▶ Complete the following
1. Answer these questions from the forum thread on unique rows of a Dask array, one line each:
(a) Which Dask version does the asker use?
(b) Which keyword does dask.array.unique not yet support?
(c) What does the reply finally recommend converting to?
2. Decide whether each statement agrees with the forum thread on unique rows of a Dask array. Give yes or no with the deciding words quoted from the thread.
(a) The asker's current approach never runs out of memory.
(b) The reply says np.unique runs the calculation on a single node.
(c) The reply says the needed sorting functions are implemented in dask.array.
3. From the forum thread on unique rows of a Dask array, reproduce the passage from "You can always" up to and including "fastest conceivable implementation.".

5

Is there a way of getting unique rows of a dask array that is larger than the available memory? Ideally, without converting it to a dask DataFrame?

I currently use this approach

import dask.array as da
import dask.dataframe as dd

dx = da.random.random((10000, 10000), chunks=(1000, 1000))
ddf = dd.from_dask_array(dx)
ddf = ddf.drop_duplicates()
dx = ddf.to_dask_array(lengths=True)

which works for bigger data-sets than np.unique(dx, axis=0) but eventually also runs out of memory.

I'm using Python 3.6 (but can upgrade), Dask 0.20 and Ubuntu 18.04 LTS.

Edgar H
  • 1,376
  • 2
  • 17
  • 31

1 Answers1

4

You can always just use numpy.unique:

import dask.array as da
import numpy as np

dx = da.random.random((10000, 10000), chunks=(1000, 1000))
dx = np.unique(dx, axis=0)

This may still leave you with memory issues when you try to use it with "data sets larger than my RAM", since it will run the calculation on a single node. There is a dask.array.unique function, but it doesn't support the axis keyword yet. This means that it will flatten the array and return the unique single values, not the unique rows. The sorting functions that would allow for any kind of a hand-rolled parallelized version don't seem to be implemented in dask.array either.

My recommendation would be to just suck it up for now and convert to dask.dataframe. This approach assures that you get the correct output, even if it's not the fastest conceivable implementation.

Edit

I initially thought there might be a simple hack that could be used to implement the axis parameter for dask.array.unique. However, the blob type trick that numpy.unqiue uses to implement its own axis keyword turns out to not carry over easily to Dask arrays, owing to the presence of chunks.

So no clever worakaround for now. Just use dask.dataframe.

tel
  • 13,005
  • 2
  • 44
  • 62

▶ Stored data

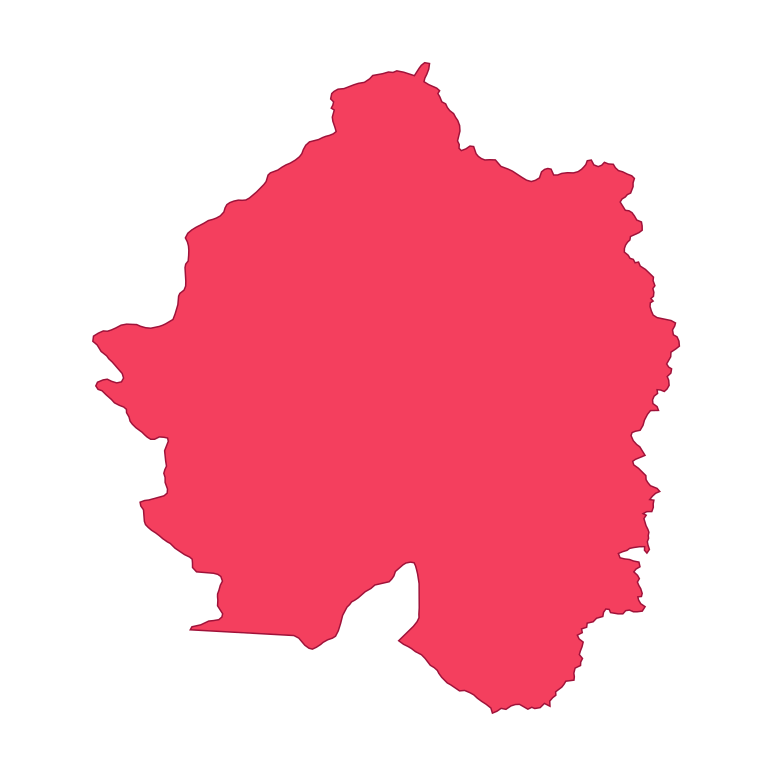 outline of Mumias East, Western, Kenya, rotated 273°
{"feature_id": "3690345B49414507598309", "entity_name": "Mumias East", "entity_type": "district", "adm_level": 2, "iso_a3": "KEN", "parent_name": "Kenya", "parent_adm1": "Western", "projection": "robinson", "projection_center": [34.565, 0.336], "detail": "fine", "context": "isolated", "style": "filled", "palette": "rose", "viewbox_px": 768, "rotation_deg": 273, "n_neighbors": 0, "source": "geoboundaries", "source_scale": "gbopen_adm2", "svg_char_len": 6130}
<svg xmlns="http://www.w3.org/2000/svg" viewBox="0 0 768 768"><g transform="rotate(273 384 384)"><path d="M551.1,633.8L555.4,633.5L559.3,632.6L561.0,627.8L564.9,625.3L568.1,622.7L569.8,619.6L570.1,615.9L578.1,610.3L581.3,612.1L583.4,615.2L585.9,617.1L587.6,620.3L594.1,622.4L597.9,622.2L602.4,623.3L604.9,620.5L606.3,616.1L608.4,611.2L609.4,606.9L612.1,603.7L615.4,601.5L615.5,596.6L616.9,592.5L613.8,589.9L612.3,586.5L613.8,582.1L618.5,579.3L617.6,575.3L613.7,574.1L611.2,572.2L608.7,570.0L606.2,566.7L604.7,562.1L604.6,556.2L603.6,550.5L601.8,546.5L601.6,542.5L607.3,539.6L607.8,536.3L606.7,533.1L604.1,530.2L598.0,528.5L595.3,524.5L593.9,520.5L595.0,515.7L597.7,510.7L603.3,501.1L605.1,496.7L607.4,489.4L613.6,483.5L613.5,477.9L613.0,473.0L614.2,469.5L616.2,466.3L618.8,463.9L625.8,461.1L626.1,457.4L623.1,453.5L621.1,449.0L623.3,446.6L627.1,446.6L630.6,444.7L640.6,446.6L646.0,446.0L650.9,443.9L654.1,441.5L657.6,439.4L660.5,435.3L663.4,432.8L667.0,430.9L668.8,427.0L673.5,424.8L676.9,422.6L679.8,424.2L682.2,421.2L685.3,413.0L688.0,408.1L691.6,408.8L695.5,410.5L700.8,412.2L706.4,412.7L707.0,407.8L704.2,404.6L701.2,402.6L693.5,398.2L696.4,387.4L697.4,380.4L695.6,376.7L695.8,372.1L693.8,366.4L691.5,356.6L688.0,353.7L684.2,348.6L682.9,342.7L681.2,338.2L676.9,328.6L676.0,322.6L673.6,318.8L671.3,316.6L665.9,315.8L663.1,318.9L659.8,318.3L656.7,316.9L655.0,320.0L647.8,318.4L643.7,319.2L637.4,321.7L633.6,323.0L631.2,320.3L629.4,316.5L628.3,313.0L626.9,309.8L624.7,305.9L621.9,296.9L618.4,293.4L613.9,291.2L609.7,289.9L606.5,287.7L603.0,283.8L599.6,278.7L597.7,274.7L595.2,270.8L592.1,266.8L588.9,259.5L586.6,257.3L580.0,255.7L576.9,253.6L569.0,246.6L562.7,239.9L560.5,236.4L560.0,232.7L560.0,228.9L558.8,224.5L557.1,220.6L554.9,217.7L551.6,216.1L547.4,215.1L543.3,211.7L541.0,208.0L539.5,204.6L538.0,200.0L535.0,195.6L530.6,188.0L527.9,184.1L524.3,180.2L519.5,178.0L515.7,180.2L511.7,181.5L507.3,182.1L502.1,182.2L496.6,182.0L493.3,179.7L489.8,179.2L476.3,180.7L471.4,180.8L467.3,179.4L463.8,175.4L461.0,174.3L452.4,174.0L442.9,171.7L437.4,169.9L432.6,162.7L431.0,159.7L429.7,156.5L427.5,148.2L427.7,143.0L428.9,137.8L430.4,133.9L430.3,123.8L429.0,118.4L425.9,113.2L423.7,108.9L422.2,105.0L422.3,100.9L419.8,96.0L416.6,91.4L411.4,91.0L408.0,95.5L401.7,99.8L397.6,105.6L394.7,107.9L391.7,111.5L380.8,122.0L376.3,123.6L372.4,121.7L371.1,117.0L372.4,111.9L374.3,107.4L373.4,103.3L370.8,97.8L367.0,96.3L363.7,98.7L362.5,102.8L358.9,106.8L354.2,112.7L351.1,115.8L348.9,120.7L347.4,125.3L345.2,128.1L341.9,128.4L337.7,131.1L333.6,132.4L330.7,134.8L327.4,138.5L323.2,144.9L320.6,147.8L318.6,150.3L316.6,153.9L316.8,157.8L319.4,162.4L319.3,167.0L318.7,170.7L315.5,171.6L305.9,168.4L295.7,170.0L290.6,171.1L286.9,169.6L283.3,168.8L279.2,170.3L274.2,170.6L267.8,173.3L263.7,173.2L260.8,170.1L255.9,155.4L255.1,151.0L253.2,146.6L249.5,147.5L245.8,150.4L234.3,151.9L231.1,153.2L228.4,156.1L225.7,159.6L223.4,163.7L220.9,167.4L218.0,171.1L215.0,175.9L213.6,178.9L209.1,183.9L203.2,193.7L201.0,199.0L199.0,201.6L195.4,202.1L190.7,202.4L186.6,206.6L186.1,223.6L185.2,228.0L183.3,231.1L178.7,233.0L174.5,231.1L169.2,229.9L165.6,228.8L162.7,228.9L159.3,229.4L153.8,229.4L146.1,234.9L142.8,234.3L140.0,231.4L138.8,226.0L138.1,221.4L133.9,213.6L131.5,204.9L128.4,203.4L128.1,307.2L125.8,312.2L119.0,318.6L116.2,322.9L115.5,326.4L117.6,330.3L120.6,334.4L122.8,336.7L125.6,341.1L127.5,345.8L129.6,348.8L135.2,351.3L142.7,353.2L150.8,354.8L159.2,358.7L161.9,361.2L164.7,363.0L166.6,366.1L169.1,369.4L175.6,376.1L179.1,381.6L182.8,385.4L186.8,399.5L189.7,402.0L192.8,403.9L197.4,405.2L204.4,412.4L206.4,415.3L207.5,419.7L207.1,423.4L204.1,425.0L200.5,426.2L196.1,427.5L186.5,429.5L162.3,430.9L155.9,430.9L152.5,431.2L148.4,429.5L143.6,426.1L128.4,412.1L125.1,417.1L123.0,422.0L121.3,425.2L118.4,429.4L115.6,435.6L112.1,439.4L105.5,445.0L103.4,449.0L100.7,452.3L97.9,453.9L94.1,457.0L88.8,462.8L87.1,466.3L81.5,475.5L82.2,480.5L80.3,485.8L78.3,489.9L75.1,493.7L72.2,498.1L69.5,502.8L66.0,507.7L61.0,509.5L63.1,513.9L66.2,517.9L65.5,522.8L69.2,527.7L70.8,531.9L71.2,536.1L66.8,544.7L68.9,548.5L67.8,551.5L69.0,556.9L73.4,560.9L70.9,566.6L76.0,566.1L79.6,568.9L82.2,571.9L85.6,571.5L90.7,577.5L93.6,579.5L96.7,581.1L98.2,589.2L101.6,589.4L105.2,588.7L110.3,589.7L113.2,595.0L116.6,595.0L120.3,596.6L124.0,593.2L127.7,594.1L131.9,595.5L136.7,596.4L139.6,592.2L143.3,590.2L146.1,595.0L149.8,594.1L151.7,599.1L155.8,599.4L157.5,605.3L161.2,608.5L163.3,614.7L167.5,615.2L170.9,617.3L170.7,620.7L167.6,622.2L166.7,629.8L167.0,634.6L170.3,637.2L171.1,640.9L169.6,645.0L169.8,648.8L170.7,653.8L175.3,656.4L178.0,651.9L181.5,649.6L184.7,648.6L185.3,652.2L188.4,652.8L193.0,651.1L196.2,649.0L199.5,647.4L203.0,649.2L206.2,647.2L209.5,643.3L212.4,645.4L214.9,649.2L219.5,647.9L220.3,642.4L221.6,638.3L221.9,633.5L222.8,628.8L227.0,626.9L229.0,631.0L230.6,635.4L232.7,637.9L233.8,642.1L234.9,647.8L235.2,652.8L231.6,652.8L228.9,655.4L232.7,657.7L237.1,656.0L240.4,655.2L243.7,656.3L246.6,655.8L249.8,656.3L252.7,655.1L256.2,653.1L263.2,650.6L266.7,652.7L268.1,649.5L270.3,653.1L270.6,658.1L274.9,659.4L278.4,659.1L282.1,659.6L282.5,655.4L286.1,658.0L289.1,661.0L291.1,665.0L294.0,662.2L296.4,655.3L299.5,652.5L302.2,650.7L306.2,650.3L313.2,642.5L316.3,637.6L319.8,636.4L321.9,639.0L326.4,648.4L334.7,642.7L336.8,639.5L340.4,635.9L345.4,633.4L348.5,634.3L350.0,637.6L351.2,642.2L356.2,644.8L361.6,646.0L367.5,648.7L371.4,651.5L372.0,659.5L375.7,657.9L378.5,653.6L382.2,653.0L386.0,654.4L388.9,657.7L392.6,657.0L392.5,660.4L391.2,664.3L393.8,666.9L397.6,668.8L402.7,668.1L406.3,666.4L409.9,669.9L414.2,670.4L415.8,667.4L418.8,665.2L426.2,668.9L430.8,668.9L434.3,673.6L437.3,677.0L442.2,676.3L446.4,674.2L448.3,670.4L453.1,669.3L457.2,671.3L460.2,671.9L462.4,667.4L464.6,653.2L466.9,649.2L470.8,647.2L475.3,645.6L479.0,645.7L480.9,648.4L483.3,646.0L485.7,648.5L489.7,648.7L493.4,647.5L496.3,649.4L501.3,647.3L504.8,647.5L512.1,639.1L515.2,633.7L519.1,631.8L518.2,628.4L521.5,626.4L522.4,623.1L525.4,621.1L528.3,617.1L532.0,617.0L535.4,618.0L538.4,619.8L540.7,622.0L544.2,622.4L548.5,630.7L551.1,633.8Z" fill="#f43f5e" stroke="#9f1239" stroke-width="1.5"/></g></svg>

▶ Worked answers
1.
(a) Dask 0.20
(b) The axis keyword
(c) dask.dataframe

2.
(a) No: "but eventually also runs out of memory."
(b) Yes: "since it will run the calculation on a single node."
(c) No: "don't seem to be implemented in dask.array either."

3.
You can always just use numpy.unique:

import dask.array as da
import numpy as np

dx = da.random.random((10000, 10000), chunks=(1000, 1000))
dx = np.unique(dx, axis=0)

This may still leave you with memory issues when you try to use it with "data sets larger than my RAM", since it will run the calculation on a single node. There is a dask.array.unique function, but it doesn't support the axis keyword yet. This means that it will flatten the array and return the unique single values, not the unique rows. The sorting functions that would allow for any kind of a hand-rolled parallelized version don't seem to be implemented in dask.array either.

My recommendation would be to just suck it up for now and convert to dask.dataframe. This approach assures that you get the correct output, even if it's not the fastest conceivable implementation.